Куда менее чем про социально-протестную сторону движения ведали у нас про увлечение хиппи восточной мистикой. Все эти «ахимсы», «ашрамы», медитации, вегетарианство, «благие истины» и «восьмеричные пути», толкавшие кудлатую молодёжь с Запада на Восток, были уже второстепенны для советской пропаганды и вовсе непонятны массам. Потому исход этих «Flower Power» за пределы интересующей наших идеологов арены оставался во многом за кадром.

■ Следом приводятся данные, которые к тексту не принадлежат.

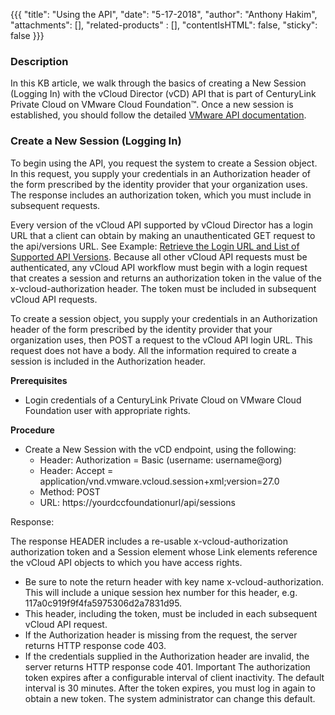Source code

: {{{
  "title": "Using the API",
  "date": "5-17-2018",
  "author": "Anthony Hakim",
  "attachments": [],
  "related-products" : [],
  "contentIsHTML": false,
  "sticky": false
}}}

### Description
In this KB article, we walk through the basics of creating a New Session (Logging In) with the vCloud Director (vCD) API that is part of CenturyLink Private Cloud on VMware Cloud Foundation™. Once a new session is established, you should follow the detailed [VMware API documentation](https://code.vmware.com/apis/220/vcloud).

### Create a New Session (Logging In)
To begin using the API, you request the system to create a Session object. In this request, you supply your credentials in an Authorization header of the form prescribed by the identity provider that your organization uses. The response includes an authorization token, which you must include in subsequent requests.

Every version of the vCloud API supported by vCloud Director has a login URL that a client can obtain by making an unauthenticated GET request to the api/versions URL. See Example: [Retrieve the Login URL and List of Supported API Versions](https://vdc-repo.vmware.com/vmwb-repository/dcr-public/00ee5584-4b56-4f84-8d98-96e159f19d59/27ffcd9e-1800-405a-b859-be3ed0d693ed/doc/GUID-F4BF9D5D-EF66-4D36-A6EB-2086703F6E37.html#GUID-F4BF9D5D-EF66-4D36-A6EB-2086703F6E37__GUID-CC6910F0-057F-457C-911F-EB2C15856BC8). Because all other vCloud API requests must be authenticated, any vCloud API workflow must begin with a login request that creates a session and returns an authorization token in the value of the x-vcloud-authorization header. The token must be included in subsequent vCloud API requests.

To create a session object, you supply your credentials in an Authorization header of the form prescribed by the identity provider that your organization uses, then POST a request to the vCloud API login URL. This request does not have a body. All the information required to create a session is included in the Authorization header.

**Prerequisites**

* Login credentials of a CenturyLink Private Cloud on VMware Cloud Foundation user with appropriate rights.

**Procedure**

* Create a New Session with the vCD endpoint, using the following:
  * Header: Authorization = Basic (username: username@org)
  * Header: Accept = application/vnd.vmware.vcloud.session+xml;version=27.0
  * Method: POST
  * URL: https://yourdccfoundationurl/api/sessions

Response:

The response HEADER includes a re-usable x-vcloud-authorization authorization token and a Session element whose Link elements reference the vCloud API objects to which you have access rights.

* Be sure to note the return header with key name x-vcloud-authorization. This will include a unique session hex number for this header, e.g. 117a0c919f9f4fa5975306d2a7831d95.
* This header, including the token, must be included in each subsequent vCloud API request.
* If the Authorization header is missing from the request, the server returns HTTP response code 403.
* If the credentials supplied in the Authorization header are invalid, the server returns HTTP response code 401.
Important
The authorization token expires after a configurable interval of client inactivity. The default interval is 30 minutes. After the token expires, you must log in again to obtain a new token. The system administrator can change this default.
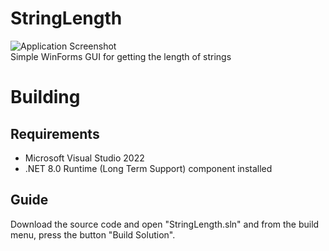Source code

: # StringLength
![Application Screenshot](https://github.com/user-attachments/assets/45284e65-2b9c-46ca-be67-ab9bb912912e)\
Simple WinForms GUI for getting the length of strings
# Building
## Requirements
- Microsoft Visual Studio 2022
- .NET 8.0 Runtime (Long Term Support) component installed
## Guide
Download the source code and open "StringLength.sln" and from the build menu, press the button "Build Solution".
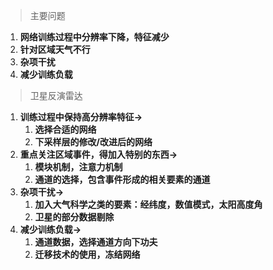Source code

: 
>主要问题

1. **网络训练过程中分辨率下降，特征减少**
2. **针对区域天气不行**
3. **杂项干扰**
4. **减少训练负载**


>卫星反演雷达

1.  **训练过程中保持高分辨率特征->**
	1. **选择合适的网络**
	2. **下采样层的修改/改进后的网络**
2. **重点关注区域事件，得加入特别的东西->**
	1. **模块机制，注意力机制**
	2. **通道的选择，包含事件形成的相关要素的通道**
3. **杂项干扰->**
	1. **加入大气科学之类的要素：经纬度，数值模式，太阳高度角**
	2. **卫星的部分数据剔除**
4. **减少训练负载->**
	1. **通道数据，选择通道方向下功夫**
	2. **迁移技术的使用，冻结网络**

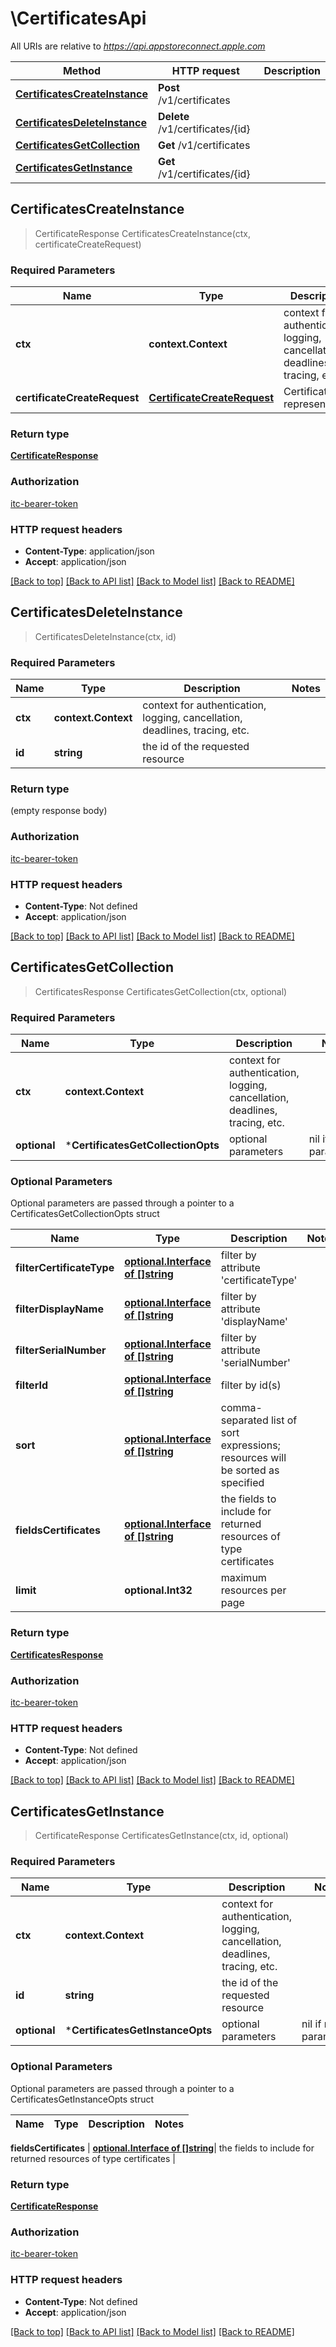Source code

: # \CertificatesApi

All URIs are relative to *https://api.appstoreconnect.apple.com*

Method | HTTP request | Description
------------- | ------------- | -------------
[**CertificatesCreateInstance**](CertificatesApi.md#CertificatesCreateInstance) | **Post** /v1/certificates | 
[**CertificatesDeleteInstance**](CertificatesApi.md#CertificatesDeleteInstance) | **Delete** /v1/certificates/{id} | 
[**CertificatesGetCollection**](CertificatesApi.md#CertificatesGetCollection) | **Get** /v1/certificates | 
[**CertificatesGetInstance**](CertificatesApi.md#CertificatesGetInstance) | **Get** /v1/certificates/{id} | 



## CertificatesCreateInstance

> CertificateResponse CertificatesCreateInstance(ctx, certificateCreateRequest)



### Required Parameters


Name | Type | Description  | Notes
------------- | ------------- | ------------- | -------------
**ctx** | **context.Context** | context for authentication, logging, cancellation, deadlines, tracing, etc.
**certificateCreateRequest** | [**CertificateCreateRequest**](CertificateCreateRequest.md)| Certificate representation | 

### Return type

[**CertificateResponse**](CertificateResponse.md)

### Authorization

[itc-bearer-token](../README.md#itc-bearer-token)

### HTTP request headers

- **Content-Type**: application/json
- **Accept**: application/json

[[Back to top]](#) [[Back to API list]](../README.md#documentation-for-api-endpoints)
[[Back to Model list]](../README.md#documentation-for-models)
[[Back to README]](../README.md)


## CertificatesDeleteInstance

> CertificatesDeleteInstance(ctx, id)



### Required Parameters


Name | Type | Description  | Notes
------------- | ------------- | ------------- | -------------
**ctx** | **context.Context** | context for authentication, logging, cancellation, deadlines, tracing, etc.
**id** | **string**| the id of the requested resource | 

### Return type

 (empty response body)

### Authorization

[itc-bearer-token](../README.md#itc-bearer-token)

### HTTP request headers

- **Content-Type**: Not defined
- **Accept**: application/json

[[Back to top]](#) [[Back to API list]](../README.md#documentation-for-api-endpoints)
[[Back to Model list]](../README.md#documentation-for-models)
[[Back to README]](../README.md)


## CertificatesGetCollection

> CertificatesResponse CertificatesGetCollection(ctx, optional)



### Required Parameters


Name | Type | Description  | Notes
------------- | ------------- | ------------- | -------------
**ctx** | **context.Context** | context for authentication, logging, cancellation, deadlines, tracing, etc.
 **optional** | ***CertificatesGetCollectionOpts** | optional parameters | nil if no parameters

### Optional Parameters

Optional parameters are passed through a pointer to a CertificatesGetCollectionOpts struct


Name | Type | Description  | Notes
------------- | ------------- | ------------- | -------------
 **filterCertificateType** | [**optional.Interface of []string**](string.md)| filter by attribute &#39;certificateType&#39; | 
 **filterDisplayName** | [**optional.Interface of []string**](string.md)| filter by attribute &#39;displayName&#39; | 
 **filterSerialNumber** | [**optional.Interface of []string**](string.md)| filter by attribute &#39;serialNumber&#39; | 
 **filterId** | [**optional.Interface of []string**](string.md)| filter by id(s) | 
 **sort** | [**optional.Interface of []string**](string.md)| comma-separated list of sort expressions; resources will be sorted as specified | 
 **fieldsCertificates** | [**optional.Interface of []string**](string.md)| the fields to include for returned resources of type certificates | 
 **limit** | **optional.Int32**| maximum resources per page | 

### Return type

[**CertificatesResponse**](CertificatesResponse.md)

### Authorization

[itc-bearer-token](../README.md#itc-bearer-token)

### HTTP request headers

- **Content-Type**: Not defined
- **Accept**: application/json

[[Back to top]](#) [[Back to API list]](../README.md#documentation-for-api-endpoints)
[[Back to Model list]](../README.md#documentation-for-models)
[[Back to README]](../README.md)


## CertificatesGetInstance

> CertificateResponse CertificatesGetInstance(ctx, id, optional)



### Required Parameters


Name | Type | Description  | Notes
------------- | ------------- | ------------- | -------------
**ctx** | **context.Context** | context for authentication, logging, cancellation, deadlines, tracing, etc.
**id** | **string**| the id of the requested resource | 
 **optional** | ***CertificatesGetInstanceOpts** | optional parameters | nil if no parameters

### Optional Parameters

Optional parameters are passed through a pointer to a CertificatesGetInstanceOpts struct


Name | Type | Description  | Notes
------------- | ------------- | ------------- | -------------

 **fieldsCertificates** | [**optional.Interface of []string**](string.md)| the fields to include for returned resources of type certificates | 

### Return type

[**CertificateResponse**](CertificateResponse.md)

### Authorization

[itc-bearer-token](../README.md#itc-bearer-token)

### HTTP request headers

- **Content-Type**: Not defined
- **Accept**: application/json

[[Back to top]](#) [[Back to API list]](../README.md#documentation-for-api-endpoints)
[[Back to Model list]](../README.md#documentation-for-models)
[[Back to README]](../README.md)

Впрочем, это вряд ли имело для нас какое-то особое значение. Как и постепенное угасание всего движения вообще. У нас процесс пошёл своим путём и от всего этого уже не зависел.
Моя патлатая юность
Во времена моей комсомольской юности многие из моих сверстников хипповали: отпускали длинные космы, надевали джинсы или, на худой конец, «клёши» (сшитые в ближайшем ателье) и брали в руки гитару. Это был робкий и неосознанный вызов молодых, стихийный протест против того перманентного застоя, который казался таким неодолимым и давящим.
Если не брать в расчёт забубённых функционеров, то в целом всё советское общество относились к хиппи с ироничным одобрением. В наших глазах эти волосатые субъекты были бунтарями. Но бунтари они были какие-то недоделанные, карикатурные и недалёкие. Вместо того чтобы браться за оружие и свергать своё правительство, они брались за гитары и уходили куда подальше.
Не думаю, что наши домашние «хиппаки» («хиппуны», «хиппари» и прочие «хиппанутые») в действительности озадачивали себя глубокими знаниями о глубинных принципах настоящих хиппи. Не думаю даже, что наши диадохи принимали всерьёз всё это пёстрое движение на Западе. И уж конечно, наши «хиппаки» не бунтовали против основ системы, как это ныне пытаются представить некоторые юные публицисты. «Протестантов» этих уже тогда принимали в обществе с нескрываемым юмором.
А так выглядел автор в далёком 1976 году. Ленинград. Общежитие ЛГПИ им. Герцена в Студгородке на Новоизмайловском проспекте.
В СССР, если хотите, хиппование целиком относилось к неформальной молодёжной моде с некоторым привкусом социальности. Неслучайно процесс задержался у нас на десятилетие и продолжал процветать даже тогда, когда настоящие хиппи на Западе начали массово взрослеть, умнеть и возвращаться туда, откуда пришли в лоно (семьи, государства, системы традиционных буржуазных ценностей).
Может быть, в стране и было несколько сотен человек (в продвинутых Москве, Ленинграде), которые понимали философию движения (или считали, что понимают) и пытались на самом деле «жить, как они». Но для большинства массово хиппующих это была своеобразная игра. Праздник непослушания. Возможность показать всем свою самость и значимость, если не во всём, то хотя бы в стиле одеваться и вести себя не так, как положено, а так, как хочется.
В среде интеллигенции аккуратную стрижку носили только функционеры. Остальные не придавали внешнему виду своих голов особое значение. Главное наполнение. Молодые физики Арик Исаев и Сергей Вагин имели весьма характерный вид. Как и наши подруги Ира Черняева и Наташа Ботвина. Фото с пикника 1980 года.
Как относились к этому повальному увлечению нашей молодёжи семья и школа? Родители не видели в этом ничего зазорного. Дети тешились. И если старики ещё поскрипывали зубами, встречая по вечерам бренчащие компании косматоголовых, то родители смотрели на всё смирено и благосклонно. И даже сами покупали джинсовую ткань, из которой во всех ателье кроили и шили роскошные «клёши» (обтягивающие ягодицы и расширяющиеся внизу до полуметра!).
А школа Случались, конечно отдельные казусы, служебные репрессии и никчёмные кампании, но в целом и школа относилась ко всему вполне прагматично. Дураки в системе просвещения если и встречались (а как без них?), то они, как правило, по обыкновению сидели во всяких ОНО отделах народного образования, а большинство действующих школьных педагогов были вполне адекватны и понимали, что лучше вот такая иллюзия молодёжного бунта, чем сам бунт.